Le Premier ministre français Édouard Philippe vient d'annoncer une hausse spectaculaire des frais d'inscription à l'Université, pour les étudiants étrangers hors-Union Européenne. Les frais d'inscription en Licence passeront donc de 170 à 2.770 euros, et de 243 à 3.770 euros en Master et Doctorat. Les étudiants algériens et africains en général, seront les plus touchés par cette mesure. En effet, beaucoup d'étudiants algériens, si ce n'est la majorité, nourrissent le rêve de poursuivre leurs études en France.

Si la France a toujours été une destination prisée par les étudiants algériens, ce n'est pas uniquement, en raison des liens entre les deux pays (notamment la langue), mais c'est aussi parce que les frais d'inscription dans ce pays restaient, relativement, peu coûteux, par rapport à d'autres pays en Europe, notamment l'Angleterre dont les frais d'inscription s'élèvent à des montants vertigineux. Néanmoins, ce sont les coûts du gîte et du couvert calculés sur toute une année scolaire (ces frais s'élèvent à 6.000 euros) et l'octroi limité des visas qui ont jusque-là, entravé la poursuite des études à l'étranger, pour de nombreux étudiants algériens, et la dégringolade de notre monnaie nationale, complique davantage les choses. Désormais, il faudra tenir compte également des frais d'inscription annuels onéreux qu'imposeront les universités françaises. Un cauchemar pour les étudiants !

Cette augmentation des frais vise à attirer les étudiants des pays riches pour lesquels les frais d'inscriptions servent d'indicateur de la qualité de formation dispensée. Ce sont notamment les étudiants chinois qui sont la cible. Le boom économique que connaît la Chine, depuis les années 1990, a fait que le nombre d'étudiants est passé, en 15 ans, de 7 à 35 millions. Les bénéficiaires de cette croissance se voient offrir la chance de partir étudier à l'étranger, notamment dans les pays anglosaxons. C'est, donc, là un grand marché qui s'offre aux universités occidentales. Le choix des universités en Chine ainsi que dans d'autres pays riches se fait selon des classements controversés, comme le « classement de Shangaï », qui se base sur la production scientifique des universités. Les universités anglosaxonnes occupent les premières places en termes de « productivité » (Nobel, nombre de publications, etc.).

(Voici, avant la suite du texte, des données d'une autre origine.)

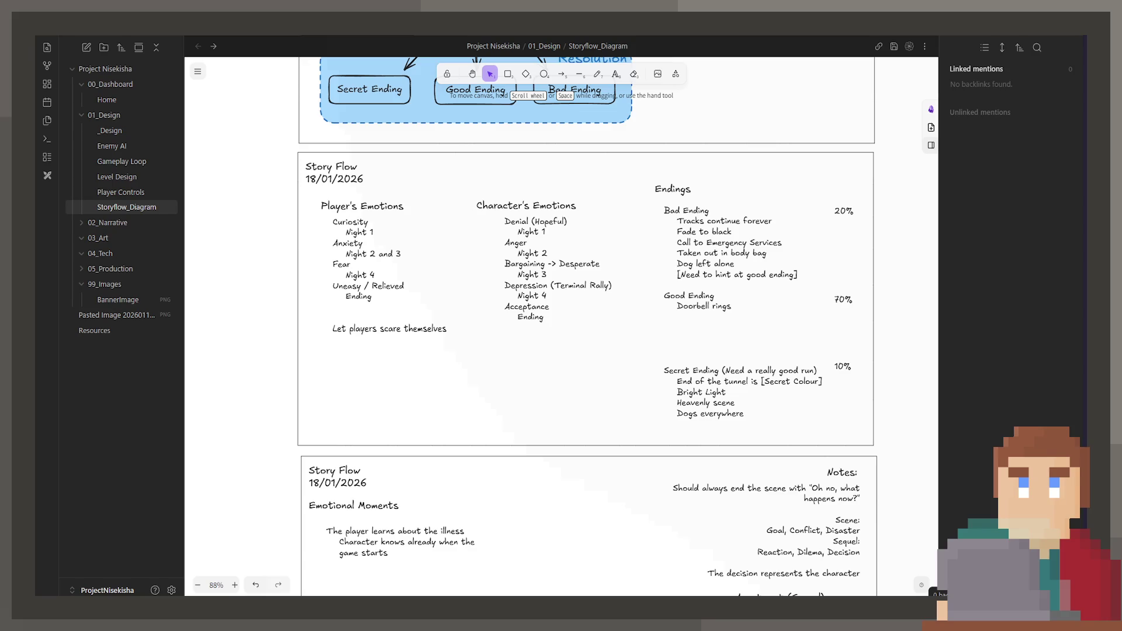
scroll(421, 482, "up", 3)
scroll(422, 482, "up", 3)
scroll(501, 483, "left", 5)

Ces universités sont dotées de service de communication et de marketing pour se vendre auprès d'une clientèle qui ne voit, dans la faculté, qu'un moyen de s'insérer dans un marché de travail, de plus en plus, concurrentiel et élitiste. L'université comme un espace d'égalité et de savoir émancipateur, où l'on mûrit, progressivement, pour acquérir de l'indépendance et de l'esprit critique, recule de plus en plus pour une vision entrepreneuriale des campus qui délivrent des diplômes rentables.

Il est, par ailleurs, intéressant de voir quelles écoles ont commencé par transformer des lieux d'études en hôtels 5 étoiles, en France : l'Ecole des Science Po et les Ecoles de Commerce (business schools).

On peut, d'ores et déjà, deviner la suite de l'histoire. Il suffit de voir ce qui s'est passé, outre-Manche (Angleterre) et de l'autre côté de l'Atlantique (Etats-Unis). Cette mesure, qui n'a pas provoqué la colère des Français (sauf quelques associations d'étudiants), finira par les atteindre. Mais il y aura toujours une mesure pour faire avaler la pilule : souscrire à un crédit bancaire que l'étudiant remboursera une fois en poste et bien rémunéré. Or cette méthode n'a pas fait ses preuves. En cas de chômage, les étudiants, entre temps devenus investisseurs, seront incapables de rembourser leur prêt, et l'université, devenue entre-temps entreprise, risque alors la faillite. La dette étudiante aux Etats-Unis s'estime à plus de 1500 milliards de dollars, au point que l'on se demande si elle va succéder aux subprime ? Malgré tout cela, le modèle américain fascine toujours les dirigeants, et l'absence d'une alternative fiable qui fédère rend la contestation floue et inaudible.